Emil and Wahl thought for sure they would all be packing and leaving within days. But German resistance proved fierce. More than ten thousand Allied paratroopers died, and another six thousand were captured in Market Garden, and the Rhine did not fall, dashing all hope that the war would be over by Christmas.
During this time, Rese went through a series of wild mood swings where she was her normal caustic self, then sleepy and withdrawn, and then howling with laughter, followed by days where she was deeply bitter, lashing out at whichever closest family member was in range.
“Why did this happen to me?” she asked over and over again.
It wasn’t until the end of November, however, that she turned agitated, violent, and then brutally ill.
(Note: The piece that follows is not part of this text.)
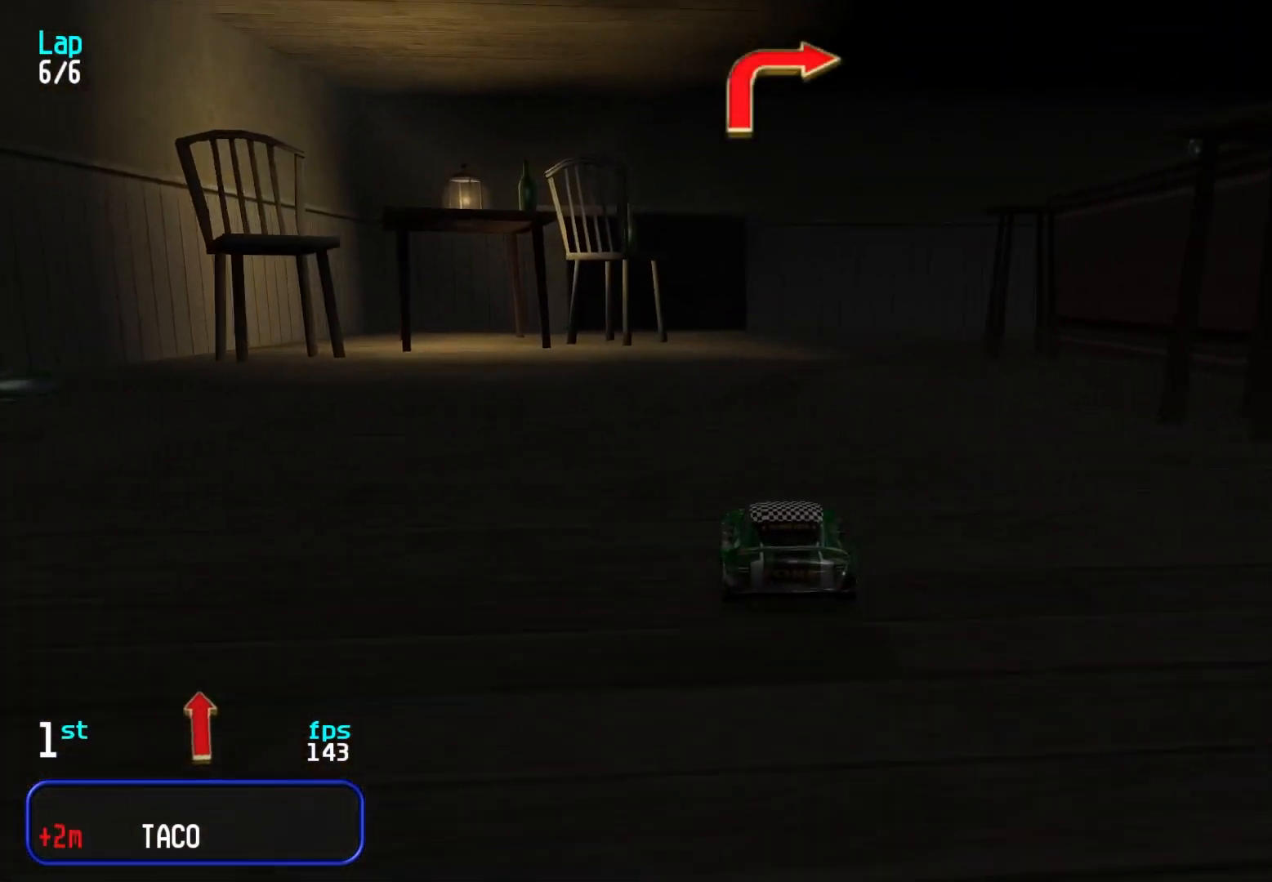
{"keys": ["right", "up"], "events": [[150, "right", "down"], [283, "up", "up"], [483, "up", "down"]]}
It took Marie and her nursing skills to figure out that Rese, who’d been left to self-administer her medicines, had become addicted to painkillers. Now that her supplies had dwindled, she was going through withdrawal. Marie contacted Praeger, and he sent a new supply of pills to Marie so she could administer them to Rese and begin to wean her off the opiates.
In early December 1944, the north winds blew hard and came laden with snow. The icy gale found every crack and seam in the building, which whistled day and night. They used whatever they could find to stuff and chink the cracks and
huddled around their coal stoves for warmth. Emil fell ill with chills, a low-grade fever, and a cough that would not quit. By December 12, he was weak, hacking up mucus, and spiking fevers that had Adeline and the boys frightened because during them he would often scream out at terrors unseen and then cry and moan in inexplicable shame and regret. More than once, Adeline thought she heard Emil say he was doomed and there was nothing he could do about it.
Chapter Twenty-One
In the nightmares and hallucinations provoked by the soaring fevers, Emil traveled back in time and faced torments he had spent years avoiding, denying, and then crated away in the deepest recesses of his mind. But as the refugee lay sweating, twitching, and twisting in his bunk in Wielun, the screws and slats of those crates failed, and the events inside broke free.
September 15, 1941
Dubossary, Transnistria
On his way to buy roofing supplies for the house he was building for Adeline and the boys in Friedenstal, Emil had driven his horses into town by a back route, a two-track shortcut that brought him to the south end of Dubossary around three o’clock that afternoon. It began to rain almost as soon as he’d arrived at the lumberyard south of town, and he knew the shortcut would now be too muddy and slick for his horses to navigate while pulling a load in the rain and the dark. Leaving the lumberyard, Emil decided to take the northern route through Dubossary. It was a much longer way back to Friedenstal, but the roads would be better.
He had not been in Dubossary since before his father was taken to Siberia and his family was thrown off its land. As he rode through the town, he was surprised at how much he remembered and how much he did not. Near the town center, Emil saw a high barbed-wire fence he did not recall around several blocks of buildings and two SS sentries guarding a gate in the fence.
Beyond the town limits, all traffic slowed at a German checkpoint. When he reached the front of the line, he showed his papers to an SS soldier, who studied them.
“Are you from Dubossary?”
“Friedenstal,” Emil said. “It’s about thirty kilometers from here. A farming village.”